EXCERPTED DATA:
== Segment start ==

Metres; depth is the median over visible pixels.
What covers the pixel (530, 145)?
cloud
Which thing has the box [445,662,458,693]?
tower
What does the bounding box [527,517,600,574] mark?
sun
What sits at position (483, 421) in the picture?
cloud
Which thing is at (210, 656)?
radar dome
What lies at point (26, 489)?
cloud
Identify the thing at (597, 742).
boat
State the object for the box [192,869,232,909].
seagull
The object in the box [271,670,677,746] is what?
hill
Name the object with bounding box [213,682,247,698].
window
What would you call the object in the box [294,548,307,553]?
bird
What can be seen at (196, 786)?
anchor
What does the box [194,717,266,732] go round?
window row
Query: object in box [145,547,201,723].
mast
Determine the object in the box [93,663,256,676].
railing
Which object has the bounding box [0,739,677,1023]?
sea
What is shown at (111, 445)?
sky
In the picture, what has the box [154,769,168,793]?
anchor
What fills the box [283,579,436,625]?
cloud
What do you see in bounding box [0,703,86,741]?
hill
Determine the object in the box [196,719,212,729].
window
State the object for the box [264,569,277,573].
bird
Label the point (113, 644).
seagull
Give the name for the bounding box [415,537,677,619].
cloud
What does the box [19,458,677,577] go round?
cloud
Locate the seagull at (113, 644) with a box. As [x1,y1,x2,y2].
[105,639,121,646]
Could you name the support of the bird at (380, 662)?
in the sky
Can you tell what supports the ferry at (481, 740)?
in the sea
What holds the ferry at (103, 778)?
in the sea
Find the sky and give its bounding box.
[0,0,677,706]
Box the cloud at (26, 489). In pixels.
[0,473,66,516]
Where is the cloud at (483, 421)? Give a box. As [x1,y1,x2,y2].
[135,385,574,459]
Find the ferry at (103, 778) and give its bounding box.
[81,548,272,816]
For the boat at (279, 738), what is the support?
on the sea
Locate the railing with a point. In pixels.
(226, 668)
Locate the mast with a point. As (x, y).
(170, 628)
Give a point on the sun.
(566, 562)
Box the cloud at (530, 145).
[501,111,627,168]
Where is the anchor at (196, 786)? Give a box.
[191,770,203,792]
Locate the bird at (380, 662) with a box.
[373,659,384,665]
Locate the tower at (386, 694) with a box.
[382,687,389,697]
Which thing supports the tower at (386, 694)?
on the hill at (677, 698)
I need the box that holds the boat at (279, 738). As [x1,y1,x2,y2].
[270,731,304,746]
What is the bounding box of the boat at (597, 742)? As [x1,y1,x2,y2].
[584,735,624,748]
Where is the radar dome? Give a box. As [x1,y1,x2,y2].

== Segment end ==

EXERCISE OBJECTIVE:
Reproduce verbatim only the lines from the one holding "For the boat" through the end of the records.

COMPLETED EXERCISE:
For the boat at (279, 738), what is the support?
on the sea
Locate the railing with a point. In pixels.
(226, 668)
Locate the mast with a point. As (x, y).
(170, 628)
Give a point on the sun.
(566, 562)
Box the cloud at (530, 145).
[501,111,627,168]
Where is the anchor at (196, 786)? Give a box.
[191,770,203,792]
Locate the bird at (380, 662) with a box.
[373,659,384,665]
Locate the tower at (386, 694) with a box.
[382,687,389,697]
Which thing supports the tower at (386, 694)?
on the hill at (677, 698)
I need the box that holds the boat at (279, 738). As [x1,y1,x2,y2].
[270,731,304,746]
What is the bounding box of the boat at (597, 742)? As [x1,y1,x2,y2].
[584,735,624,748]
Where is the radar dome? Give a box. As [x1,y1,x2,y2].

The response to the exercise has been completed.